--- Exercise data ---

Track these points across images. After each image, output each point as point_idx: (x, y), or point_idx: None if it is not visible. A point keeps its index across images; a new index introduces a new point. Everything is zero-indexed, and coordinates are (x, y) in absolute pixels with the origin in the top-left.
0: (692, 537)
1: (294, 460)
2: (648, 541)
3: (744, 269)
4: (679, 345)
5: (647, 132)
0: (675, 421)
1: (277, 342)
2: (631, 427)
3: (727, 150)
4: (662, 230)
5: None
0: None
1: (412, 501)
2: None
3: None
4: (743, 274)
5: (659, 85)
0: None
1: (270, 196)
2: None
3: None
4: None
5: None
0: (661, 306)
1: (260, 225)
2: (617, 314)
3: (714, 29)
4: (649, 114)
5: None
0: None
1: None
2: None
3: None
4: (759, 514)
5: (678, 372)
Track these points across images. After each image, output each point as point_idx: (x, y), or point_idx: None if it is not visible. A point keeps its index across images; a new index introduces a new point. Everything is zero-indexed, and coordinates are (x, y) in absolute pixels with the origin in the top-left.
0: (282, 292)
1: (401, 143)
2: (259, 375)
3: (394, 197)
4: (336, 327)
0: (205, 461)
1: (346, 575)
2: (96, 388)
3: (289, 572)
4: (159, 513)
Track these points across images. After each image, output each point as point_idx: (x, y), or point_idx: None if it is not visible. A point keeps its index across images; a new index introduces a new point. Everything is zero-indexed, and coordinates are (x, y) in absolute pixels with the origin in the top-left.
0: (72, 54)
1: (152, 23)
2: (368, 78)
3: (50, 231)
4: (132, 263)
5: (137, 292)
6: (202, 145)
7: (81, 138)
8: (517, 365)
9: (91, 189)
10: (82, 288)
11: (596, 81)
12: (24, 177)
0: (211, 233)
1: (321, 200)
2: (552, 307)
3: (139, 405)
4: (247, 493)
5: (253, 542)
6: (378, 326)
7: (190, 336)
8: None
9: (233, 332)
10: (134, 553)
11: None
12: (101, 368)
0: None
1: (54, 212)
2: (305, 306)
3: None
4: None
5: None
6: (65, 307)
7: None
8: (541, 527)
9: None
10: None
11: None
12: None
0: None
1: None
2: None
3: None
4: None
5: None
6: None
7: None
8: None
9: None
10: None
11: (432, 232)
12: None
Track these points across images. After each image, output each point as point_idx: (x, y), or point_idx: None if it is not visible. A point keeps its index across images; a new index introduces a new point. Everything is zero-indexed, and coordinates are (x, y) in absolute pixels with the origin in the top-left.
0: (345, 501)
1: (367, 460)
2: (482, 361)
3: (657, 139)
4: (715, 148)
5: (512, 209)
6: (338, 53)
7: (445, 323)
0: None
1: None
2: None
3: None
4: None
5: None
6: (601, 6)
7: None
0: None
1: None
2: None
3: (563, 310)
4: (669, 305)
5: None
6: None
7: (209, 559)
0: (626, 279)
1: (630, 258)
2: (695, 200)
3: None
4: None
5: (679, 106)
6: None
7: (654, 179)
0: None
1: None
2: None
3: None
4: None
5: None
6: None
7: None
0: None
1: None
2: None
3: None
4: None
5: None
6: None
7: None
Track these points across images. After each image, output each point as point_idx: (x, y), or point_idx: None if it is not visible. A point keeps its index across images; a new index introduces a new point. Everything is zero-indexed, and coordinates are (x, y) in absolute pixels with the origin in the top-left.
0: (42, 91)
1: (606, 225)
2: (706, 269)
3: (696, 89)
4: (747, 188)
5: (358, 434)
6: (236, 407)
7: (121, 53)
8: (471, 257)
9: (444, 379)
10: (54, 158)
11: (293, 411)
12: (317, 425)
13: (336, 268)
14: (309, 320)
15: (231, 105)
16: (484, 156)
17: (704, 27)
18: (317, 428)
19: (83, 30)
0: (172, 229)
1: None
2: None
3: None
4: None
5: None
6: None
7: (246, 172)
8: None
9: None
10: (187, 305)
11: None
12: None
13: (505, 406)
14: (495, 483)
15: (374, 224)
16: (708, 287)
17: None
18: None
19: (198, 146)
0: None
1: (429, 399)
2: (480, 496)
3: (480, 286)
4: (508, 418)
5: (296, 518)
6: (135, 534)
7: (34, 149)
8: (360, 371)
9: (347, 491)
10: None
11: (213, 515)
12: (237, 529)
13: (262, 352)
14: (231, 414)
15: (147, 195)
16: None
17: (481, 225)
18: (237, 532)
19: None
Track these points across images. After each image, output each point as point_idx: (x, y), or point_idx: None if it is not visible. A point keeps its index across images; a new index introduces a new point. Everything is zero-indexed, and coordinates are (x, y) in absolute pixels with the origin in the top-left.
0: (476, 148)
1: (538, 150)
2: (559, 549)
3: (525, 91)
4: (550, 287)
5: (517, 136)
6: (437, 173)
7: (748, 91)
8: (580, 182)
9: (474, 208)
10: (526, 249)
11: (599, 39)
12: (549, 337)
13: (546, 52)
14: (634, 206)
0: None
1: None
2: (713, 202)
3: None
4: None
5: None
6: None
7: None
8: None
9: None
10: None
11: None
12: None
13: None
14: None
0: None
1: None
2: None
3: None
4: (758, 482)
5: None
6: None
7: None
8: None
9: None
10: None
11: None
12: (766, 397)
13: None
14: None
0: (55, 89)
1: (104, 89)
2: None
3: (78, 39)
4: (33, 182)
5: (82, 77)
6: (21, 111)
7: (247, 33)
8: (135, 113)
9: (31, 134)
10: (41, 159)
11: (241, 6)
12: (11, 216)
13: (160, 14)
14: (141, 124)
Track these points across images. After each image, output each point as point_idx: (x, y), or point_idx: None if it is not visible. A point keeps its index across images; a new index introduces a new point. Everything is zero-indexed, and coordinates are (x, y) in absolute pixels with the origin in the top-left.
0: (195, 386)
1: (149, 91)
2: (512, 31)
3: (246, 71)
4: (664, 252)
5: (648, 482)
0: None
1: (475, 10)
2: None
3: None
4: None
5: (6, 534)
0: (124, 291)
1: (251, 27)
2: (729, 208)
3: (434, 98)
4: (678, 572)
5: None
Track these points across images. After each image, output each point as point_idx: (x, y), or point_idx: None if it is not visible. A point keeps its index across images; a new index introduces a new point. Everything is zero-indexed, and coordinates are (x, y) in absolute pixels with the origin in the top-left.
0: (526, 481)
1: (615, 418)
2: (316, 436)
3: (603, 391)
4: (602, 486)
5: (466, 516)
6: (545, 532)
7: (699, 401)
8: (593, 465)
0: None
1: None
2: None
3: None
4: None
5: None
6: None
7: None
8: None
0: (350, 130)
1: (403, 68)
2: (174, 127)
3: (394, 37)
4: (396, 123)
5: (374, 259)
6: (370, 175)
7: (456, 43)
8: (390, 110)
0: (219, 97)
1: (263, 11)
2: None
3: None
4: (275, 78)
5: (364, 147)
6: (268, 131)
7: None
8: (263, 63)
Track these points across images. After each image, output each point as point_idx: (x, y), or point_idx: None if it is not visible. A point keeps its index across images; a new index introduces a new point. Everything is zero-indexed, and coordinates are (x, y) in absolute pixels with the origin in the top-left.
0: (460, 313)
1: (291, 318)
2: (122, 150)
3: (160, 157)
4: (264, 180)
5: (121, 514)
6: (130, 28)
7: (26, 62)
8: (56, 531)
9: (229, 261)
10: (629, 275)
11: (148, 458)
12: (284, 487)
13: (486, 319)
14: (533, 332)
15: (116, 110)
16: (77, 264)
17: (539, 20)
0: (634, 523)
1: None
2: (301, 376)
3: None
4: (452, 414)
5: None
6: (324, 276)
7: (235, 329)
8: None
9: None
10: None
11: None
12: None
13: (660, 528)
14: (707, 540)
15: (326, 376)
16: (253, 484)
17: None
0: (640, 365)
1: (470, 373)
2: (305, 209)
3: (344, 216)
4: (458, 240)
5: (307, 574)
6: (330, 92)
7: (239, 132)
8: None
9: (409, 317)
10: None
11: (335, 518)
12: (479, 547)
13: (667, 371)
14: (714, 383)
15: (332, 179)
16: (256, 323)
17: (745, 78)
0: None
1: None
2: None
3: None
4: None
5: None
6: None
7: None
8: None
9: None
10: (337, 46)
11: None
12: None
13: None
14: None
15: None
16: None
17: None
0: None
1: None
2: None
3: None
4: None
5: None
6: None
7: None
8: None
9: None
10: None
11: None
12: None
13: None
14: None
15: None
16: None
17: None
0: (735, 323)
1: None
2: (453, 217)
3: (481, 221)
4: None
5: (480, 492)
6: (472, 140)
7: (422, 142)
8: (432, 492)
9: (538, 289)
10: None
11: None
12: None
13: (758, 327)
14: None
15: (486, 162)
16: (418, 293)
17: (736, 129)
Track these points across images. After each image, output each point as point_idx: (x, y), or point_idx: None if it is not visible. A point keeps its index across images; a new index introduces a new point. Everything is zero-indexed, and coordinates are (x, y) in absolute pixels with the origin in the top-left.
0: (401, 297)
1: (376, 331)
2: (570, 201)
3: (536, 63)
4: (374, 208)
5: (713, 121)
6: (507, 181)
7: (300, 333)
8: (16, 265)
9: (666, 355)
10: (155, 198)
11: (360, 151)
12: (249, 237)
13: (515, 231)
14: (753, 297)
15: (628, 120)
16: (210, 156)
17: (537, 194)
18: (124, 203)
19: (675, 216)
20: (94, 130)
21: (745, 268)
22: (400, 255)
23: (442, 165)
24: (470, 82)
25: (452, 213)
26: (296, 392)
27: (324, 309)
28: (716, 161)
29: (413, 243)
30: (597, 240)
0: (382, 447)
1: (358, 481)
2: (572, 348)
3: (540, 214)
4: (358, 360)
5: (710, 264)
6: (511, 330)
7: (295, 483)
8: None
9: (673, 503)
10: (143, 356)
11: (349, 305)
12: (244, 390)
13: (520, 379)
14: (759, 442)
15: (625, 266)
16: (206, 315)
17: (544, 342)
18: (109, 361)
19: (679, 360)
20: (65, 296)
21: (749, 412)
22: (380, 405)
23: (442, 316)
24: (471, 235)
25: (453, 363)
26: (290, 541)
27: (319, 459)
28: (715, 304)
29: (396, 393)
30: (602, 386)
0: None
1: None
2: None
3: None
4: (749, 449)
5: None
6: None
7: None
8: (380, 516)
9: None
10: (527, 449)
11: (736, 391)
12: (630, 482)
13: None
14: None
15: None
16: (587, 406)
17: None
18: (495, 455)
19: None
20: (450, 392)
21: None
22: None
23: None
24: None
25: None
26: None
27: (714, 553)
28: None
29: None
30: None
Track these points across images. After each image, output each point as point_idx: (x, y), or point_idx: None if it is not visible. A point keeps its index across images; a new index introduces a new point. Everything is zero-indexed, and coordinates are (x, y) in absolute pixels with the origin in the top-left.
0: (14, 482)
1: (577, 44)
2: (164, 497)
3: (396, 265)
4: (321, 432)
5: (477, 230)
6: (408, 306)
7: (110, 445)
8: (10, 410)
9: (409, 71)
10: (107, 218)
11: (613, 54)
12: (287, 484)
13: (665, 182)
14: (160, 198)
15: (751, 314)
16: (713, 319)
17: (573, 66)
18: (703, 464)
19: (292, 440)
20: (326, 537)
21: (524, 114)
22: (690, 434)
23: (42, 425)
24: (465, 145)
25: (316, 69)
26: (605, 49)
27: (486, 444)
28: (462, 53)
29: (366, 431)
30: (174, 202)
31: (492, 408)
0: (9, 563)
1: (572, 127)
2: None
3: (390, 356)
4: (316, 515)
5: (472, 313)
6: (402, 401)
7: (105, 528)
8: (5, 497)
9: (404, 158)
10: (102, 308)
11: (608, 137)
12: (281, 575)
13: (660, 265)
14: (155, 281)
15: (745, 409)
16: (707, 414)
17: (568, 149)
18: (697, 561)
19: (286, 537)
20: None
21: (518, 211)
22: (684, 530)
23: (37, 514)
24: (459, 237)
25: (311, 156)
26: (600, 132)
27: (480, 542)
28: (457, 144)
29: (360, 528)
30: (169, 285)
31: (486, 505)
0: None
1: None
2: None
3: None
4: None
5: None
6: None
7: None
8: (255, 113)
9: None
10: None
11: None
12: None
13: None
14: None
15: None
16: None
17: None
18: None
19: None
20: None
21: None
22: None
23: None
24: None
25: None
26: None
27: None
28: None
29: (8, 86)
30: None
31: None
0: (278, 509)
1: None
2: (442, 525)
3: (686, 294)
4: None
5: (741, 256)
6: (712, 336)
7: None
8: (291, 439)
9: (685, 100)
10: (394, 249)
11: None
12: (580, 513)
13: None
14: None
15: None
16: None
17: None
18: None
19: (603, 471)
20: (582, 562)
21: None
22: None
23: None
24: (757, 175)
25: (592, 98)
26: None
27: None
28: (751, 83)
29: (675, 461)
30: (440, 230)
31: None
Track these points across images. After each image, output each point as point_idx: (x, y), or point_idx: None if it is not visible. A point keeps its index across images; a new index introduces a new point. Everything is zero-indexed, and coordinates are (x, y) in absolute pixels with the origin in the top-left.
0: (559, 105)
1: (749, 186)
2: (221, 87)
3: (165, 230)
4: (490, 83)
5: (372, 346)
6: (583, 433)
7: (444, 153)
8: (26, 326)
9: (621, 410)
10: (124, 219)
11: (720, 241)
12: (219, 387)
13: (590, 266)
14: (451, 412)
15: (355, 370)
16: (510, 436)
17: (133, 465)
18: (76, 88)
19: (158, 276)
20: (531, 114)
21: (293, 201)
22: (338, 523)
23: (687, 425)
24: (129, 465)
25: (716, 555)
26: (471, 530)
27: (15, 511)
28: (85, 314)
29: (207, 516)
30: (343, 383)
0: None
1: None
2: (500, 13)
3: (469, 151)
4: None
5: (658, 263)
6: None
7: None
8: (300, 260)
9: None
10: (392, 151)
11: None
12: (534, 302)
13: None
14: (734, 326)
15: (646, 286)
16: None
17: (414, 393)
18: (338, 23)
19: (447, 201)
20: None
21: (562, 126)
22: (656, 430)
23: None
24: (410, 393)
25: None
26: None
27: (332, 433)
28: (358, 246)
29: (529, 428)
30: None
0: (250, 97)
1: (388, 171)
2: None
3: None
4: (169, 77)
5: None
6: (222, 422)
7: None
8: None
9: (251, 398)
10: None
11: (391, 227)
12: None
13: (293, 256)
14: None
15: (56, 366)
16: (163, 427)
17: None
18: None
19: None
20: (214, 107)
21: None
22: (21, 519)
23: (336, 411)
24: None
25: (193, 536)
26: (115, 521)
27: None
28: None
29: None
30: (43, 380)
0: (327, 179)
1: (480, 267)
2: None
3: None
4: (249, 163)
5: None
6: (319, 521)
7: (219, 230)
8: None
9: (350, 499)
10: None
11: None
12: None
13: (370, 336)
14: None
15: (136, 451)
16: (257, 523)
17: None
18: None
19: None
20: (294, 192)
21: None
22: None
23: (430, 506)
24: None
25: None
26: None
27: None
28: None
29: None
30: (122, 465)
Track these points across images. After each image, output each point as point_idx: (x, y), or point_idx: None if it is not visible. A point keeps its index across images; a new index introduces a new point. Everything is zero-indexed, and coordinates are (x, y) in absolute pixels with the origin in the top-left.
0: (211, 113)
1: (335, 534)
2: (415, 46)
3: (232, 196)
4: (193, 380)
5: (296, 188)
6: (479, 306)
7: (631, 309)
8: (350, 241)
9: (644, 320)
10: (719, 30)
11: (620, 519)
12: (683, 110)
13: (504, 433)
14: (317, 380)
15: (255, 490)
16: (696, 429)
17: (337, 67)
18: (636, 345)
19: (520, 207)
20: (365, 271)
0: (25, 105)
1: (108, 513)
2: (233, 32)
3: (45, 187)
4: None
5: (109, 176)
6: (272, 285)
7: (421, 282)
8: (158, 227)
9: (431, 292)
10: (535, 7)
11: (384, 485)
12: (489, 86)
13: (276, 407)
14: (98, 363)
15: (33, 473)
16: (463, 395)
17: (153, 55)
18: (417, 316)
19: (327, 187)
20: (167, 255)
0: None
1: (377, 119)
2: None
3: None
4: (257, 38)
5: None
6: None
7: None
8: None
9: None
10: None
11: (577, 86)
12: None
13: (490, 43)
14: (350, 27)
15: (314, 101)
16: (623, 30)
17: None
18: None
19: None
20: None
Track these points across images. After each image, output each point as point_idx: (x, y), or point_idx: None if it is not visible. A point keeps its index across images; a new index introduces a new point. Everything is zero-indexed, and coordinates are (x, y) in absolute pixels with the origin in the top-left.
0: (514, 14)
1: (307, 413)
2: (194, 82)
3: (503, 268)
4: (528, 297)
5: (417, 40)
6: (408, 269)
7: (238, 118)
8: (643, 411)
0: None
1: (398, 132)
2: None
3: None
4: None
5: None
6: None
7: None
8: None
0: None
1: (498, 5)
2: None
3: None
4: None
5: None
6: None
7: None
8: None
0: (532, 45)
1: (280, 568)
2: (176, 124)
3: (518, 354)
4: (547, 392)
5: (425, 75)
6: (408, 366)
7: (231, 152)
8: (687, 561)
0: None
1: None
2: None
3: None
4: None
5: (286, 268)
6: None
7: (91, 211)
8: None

---

Copy the data word for word, from its very first line down to and including the line that contains "5: (659, 85)".

Track these points across images. After each image, output each point as point_idx: (x, y), or point_idx: None if it is not visible. A point keeps its index across images; a new index introduces a new point. Everything is zero-indexed, and coordinates are (x, y) in absolute pixels with the origin in the top-left.
0: (692, 537)
1: (294, 460)
2: (648, 541)
3: (744, 269)
4: (679, 345)
5: (647, 132)
0: (675, 421)
1: (277, 342)
2: (631, 427)
3: (727, 150)
4: (662, 230)
5: None
0: None
1: (412, 501)
2: None
3: None
4: (743, 274)
5: (659, 85)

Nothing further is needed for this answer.